RECORDS SUPPLIED:
* * *
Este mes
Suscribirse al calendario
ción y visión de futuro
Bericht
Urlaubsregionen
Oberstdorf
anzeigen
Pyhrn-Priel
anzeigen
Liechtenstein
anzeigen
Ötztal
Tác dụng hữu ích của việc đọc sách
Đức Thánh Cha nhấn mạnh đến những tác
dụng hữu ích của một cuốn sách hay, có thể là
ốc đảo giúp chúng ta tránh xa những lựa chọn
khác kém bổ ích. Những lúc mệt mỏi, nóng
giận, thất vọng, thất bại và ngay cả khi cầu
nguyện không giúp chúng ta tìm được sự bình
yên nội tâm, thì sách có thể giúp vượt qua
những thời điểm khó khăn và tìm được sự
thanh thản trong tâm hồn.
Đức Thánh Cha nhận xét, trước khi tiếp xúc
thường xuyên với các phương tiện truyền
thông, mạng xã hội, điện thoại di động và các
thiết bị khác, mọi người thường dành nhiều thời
* * *
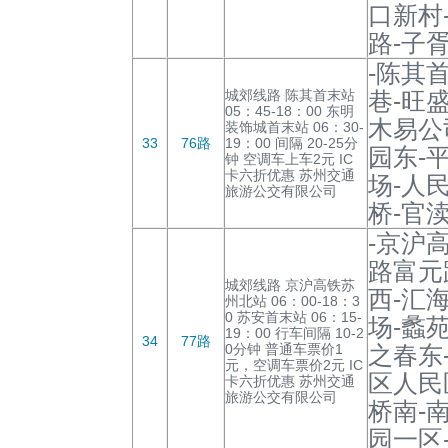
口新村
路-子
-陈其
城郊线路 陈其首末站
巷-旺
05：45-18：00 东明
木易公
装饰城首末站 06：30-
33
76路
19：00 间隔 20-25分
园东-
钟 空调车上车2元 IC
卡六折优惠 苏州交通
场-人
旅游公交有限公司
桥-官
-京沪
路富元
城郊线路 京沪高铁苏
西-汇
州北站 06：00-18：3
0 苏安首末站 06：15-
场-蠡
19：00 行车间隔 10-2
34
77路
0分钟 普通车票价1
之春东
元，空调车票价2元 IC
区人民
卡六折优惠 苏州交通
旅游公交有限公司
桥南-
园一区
* * *
WHAT THE TASK REQUIRES: Among the lines of the data, identify those with the word "dụng". Copy each of them.

EXERCISE RESULT:
Tác dụng hữu ích của việc đọc sách
dụng hữu ích của một cuốn sách hay, có thể là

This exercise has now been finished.